= EXERCISE DESCRIPTION =
Below are records that should be duplicated exactly, with no image retained.

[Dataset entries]
━━━━━━━━━━━━━━━━━━━━━━━━━━━━━━

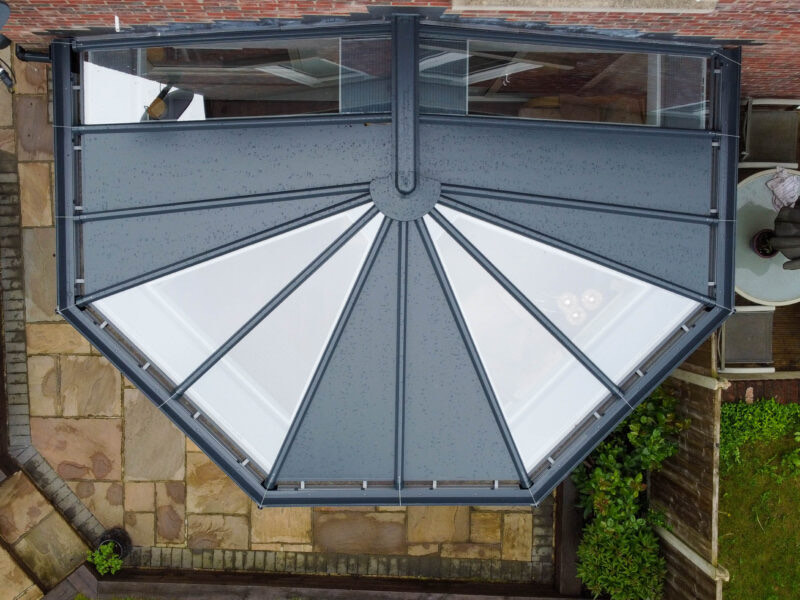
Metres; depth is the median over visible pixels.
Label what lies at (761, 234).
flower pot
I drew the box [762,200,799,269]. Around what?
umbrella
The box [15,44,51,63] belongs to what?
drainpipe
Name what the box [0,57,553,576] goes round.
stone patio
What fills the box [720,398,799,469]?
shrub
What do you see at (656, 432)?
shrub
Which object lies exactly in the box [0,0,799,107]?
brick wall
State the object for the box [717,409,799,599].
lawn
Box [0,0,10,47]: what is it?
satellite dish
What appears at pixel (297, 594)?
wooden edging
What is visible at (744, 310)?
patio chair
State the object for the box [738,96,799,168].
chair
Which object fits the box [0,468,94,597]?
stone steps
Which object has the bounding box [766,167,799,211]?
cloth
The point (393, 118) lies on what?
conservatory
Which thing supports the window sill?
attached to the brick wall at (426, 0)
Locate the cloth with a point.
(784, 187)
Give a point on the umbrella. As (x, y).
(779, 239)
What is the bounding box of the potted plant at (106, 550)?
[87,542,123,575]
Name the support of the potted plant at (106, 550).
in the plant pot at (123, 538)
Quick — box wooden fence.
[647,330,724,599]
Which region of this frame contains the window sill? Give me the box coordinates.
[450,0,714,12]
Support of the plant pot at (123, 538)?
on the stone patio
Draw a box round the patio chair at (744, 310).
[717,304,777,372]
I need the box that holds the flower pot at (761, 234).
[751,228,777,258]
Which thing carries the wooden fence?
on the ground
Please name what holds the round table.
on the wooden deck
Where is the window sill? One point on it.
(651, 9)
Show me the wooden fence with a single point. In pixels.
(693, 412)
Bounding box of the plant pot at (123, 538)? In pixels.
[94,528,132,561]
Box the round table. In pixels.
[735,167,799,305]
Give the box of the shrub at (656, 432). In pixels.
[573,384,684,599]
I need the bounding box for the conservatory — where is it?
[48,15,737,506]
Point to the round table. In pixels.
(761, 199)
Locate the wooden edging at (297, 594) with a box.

━━━━━━━━━━━━━━━━━━━━━━━━━━━━━━

= EXERCISE SOLUTION =
Metres; depth is the median over visible pixels.
Label what lies at (761, 234).
flower pot
I drew the box [762,200,799,269]. Around what?
umbrella
The box [15,44,51,63] belongs to what?
drainpipe
Name what the box [0,57,553,576] goes round.
stone patio
What fills the box [720,398,799,469]?
shrub
What do you see at (656, 432)?
shrub
Which object lies exactly in the box [0,0,799,107]?
brick wall
State the object for the box [717,409,799,599].
lawn
Box [0,0,10,47]: what is it?
satellite dish
What appears at pixel (297, 594)?
wooden edging
What is visible at (744, 310)?
patio chair
State the object for the box [738,96,799,168].
chair
Which object fits the box [0,468,94,597]?
stone steps
Which object has the bounding box [766,167,799,211]?
cloth
The point (393, 118) lies on what?
conservatory
Which thing supports the window sill?
attached to the brick wall at (426, 0)
Locate the cloth with a point.
(784, 187)
Give a point on the umbrella. As (x, y).
(779, 239)
What is the bounding box of the potted plant at (106, 550)?
[87,542,123,575]
Name the support of the potted plant at (106, 550).
in the plant pot at (123, 538)
Quick — box wooden fence.
[647,330,724,599]
Which region of this frame contains the window sill? Give me the box coordinates.
[450,0,714,12]
Support of the plant pot at (123, 538)?
on the stone patio
Draw a box round the patio chair at (744, 310).
[717,304,777,372]
I need the box that holds the flower pot at (761, 234).
[751,228,777,258]
Which thing carries the wooden fence?
on the ground
Please name what holds the round table.
on the wooden deck
Where is the window sill? One point on it.
(651, 9)
Show me the wooden fence with a single point. In pixels.
(693, 412)
Bounding box of the plant pot at (123, 538)? In pixels.
[94,528,132,561]
Box the round table. In pixels.
[735,167,799,305]
Give the box of the shrub at (656, 432). In pixels.
[573,384,684,599]
I need the bounding box for the conservatory — where is it?
[48,15,737,506]
Point to the round table. In pixels.
(761, 199)
Locate the wooden edging at (297, 594) with a box.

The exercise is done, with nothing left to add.